Gambar: Akun Instagram @Jayaraya1708

Masyarakat perlu mengenali beberapa gejala umum yang muncul jika terpapar Hantavirus guna mendapatkan penanganan medis sedini mungkin. Gejala yang sering dilaporkan meliputi sesak napas, demam, nyeri otot yang signifikan, serta rasa kelelahan yang berlebihan dan batuk. Deteksi dini terhadap gejala-gejala tersebut sangat penting untuk mencegah kondisi kesehatan yang lebih serius bagi penderita.

Sebagai langkah pencegahan utama, menjaga kebersihan rumah dan lingkungan sekitar menjadi kewajiban yang tidak boleh diabaikan. Masyarakat diminta untuk rutin menutup lubang-lubang yang berpotensi menjadi jalan masuk tikus ke dalam bangunan atau rumah tinggal. Selain itu, penggunaan masker sangat disarankan saat sedang membersihkan area yang berdebu untuk menghindari risiko terhirupnya virus yang mungkin terbawa oleh partikel udara.

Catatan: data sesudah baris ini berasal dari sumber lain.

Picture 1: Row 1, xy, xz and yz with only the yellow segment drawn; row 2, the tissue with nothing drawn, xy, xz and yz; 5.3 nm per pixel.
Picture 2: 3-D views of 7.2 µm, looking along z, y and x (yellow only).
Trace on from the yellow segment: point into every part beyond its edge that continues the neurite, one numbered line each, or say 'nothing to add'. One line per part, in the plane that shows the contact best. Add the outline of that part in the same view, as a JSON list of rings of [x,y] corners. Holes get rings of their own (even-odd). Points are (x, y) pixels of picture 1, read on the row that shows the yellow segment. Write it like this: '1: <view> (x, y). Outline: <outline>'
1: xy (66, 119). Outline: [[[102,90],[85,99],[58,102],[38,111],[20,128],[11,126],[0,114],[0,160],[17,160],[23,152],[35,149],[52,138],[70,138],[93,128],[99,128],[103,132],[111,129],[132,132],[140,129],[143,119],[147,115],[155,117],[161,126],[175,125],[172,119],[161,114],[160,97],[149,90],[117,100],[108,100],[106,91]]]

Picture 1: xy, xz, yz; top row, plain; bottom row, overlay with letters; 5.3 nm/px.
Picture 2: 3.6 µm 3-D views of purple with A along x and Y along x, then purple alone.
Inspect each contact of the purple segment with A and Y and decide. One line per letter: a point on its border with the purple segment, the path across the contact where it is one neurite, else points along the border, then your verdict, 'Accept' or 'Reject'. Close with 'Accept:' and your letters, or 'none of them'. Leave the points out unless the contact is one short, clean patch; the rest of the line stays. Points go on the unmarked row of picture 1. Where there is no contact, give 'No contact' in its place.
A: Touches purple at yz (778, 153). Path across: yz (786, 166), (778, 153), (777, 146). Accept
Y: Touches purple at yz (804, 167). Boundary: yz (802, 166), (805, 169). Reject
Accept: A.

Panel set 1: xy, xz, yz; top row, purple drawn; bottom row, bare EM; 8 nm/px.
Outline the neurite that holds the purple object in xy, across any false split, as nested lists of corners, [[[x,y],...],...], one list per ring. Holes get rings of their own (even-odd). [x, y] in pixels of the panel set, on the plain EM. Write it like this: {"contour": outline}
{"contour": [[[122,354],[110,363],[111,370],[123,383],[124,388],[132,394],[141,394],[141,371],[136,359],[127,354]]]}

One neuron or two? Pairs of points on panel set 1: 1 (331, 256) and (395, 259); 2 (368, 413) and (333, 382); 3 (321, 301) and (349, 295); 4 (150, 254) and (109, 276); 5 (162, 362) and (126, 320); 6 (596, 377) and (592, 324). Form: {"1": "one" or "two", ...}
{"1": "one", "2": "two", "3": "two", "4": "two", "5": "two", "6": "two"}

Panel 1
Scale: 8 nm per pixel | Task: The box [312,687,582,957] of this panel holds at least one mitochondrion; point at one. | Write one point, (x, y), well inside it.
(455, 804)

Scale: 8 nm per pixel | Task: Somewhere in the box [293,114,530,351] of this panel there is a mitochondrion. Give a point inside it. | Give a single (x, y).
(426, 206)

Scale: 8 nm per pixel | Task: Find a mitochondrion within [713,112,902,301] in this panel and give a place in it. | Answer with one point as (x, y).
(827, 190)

Dinas Kesehatan juga menekankan pentingnya menghindari kontak langsung dengan tikus liar dalam situasi apa pun demi keamanan kesehatan. Penggunaan sarung tangan dan alat pelindung saat menangani area yang dicurigai sebagai tempat bersarangnya tikus dapat meminimalisir risiko terpapar kotoran atau urine hewan tersebut. Edukasi mengenai kebersihan lingkungan ini diharapkan dapat menekan angka potensi penyebaran virus di pemukiman padat penduduk maupun area pertanian.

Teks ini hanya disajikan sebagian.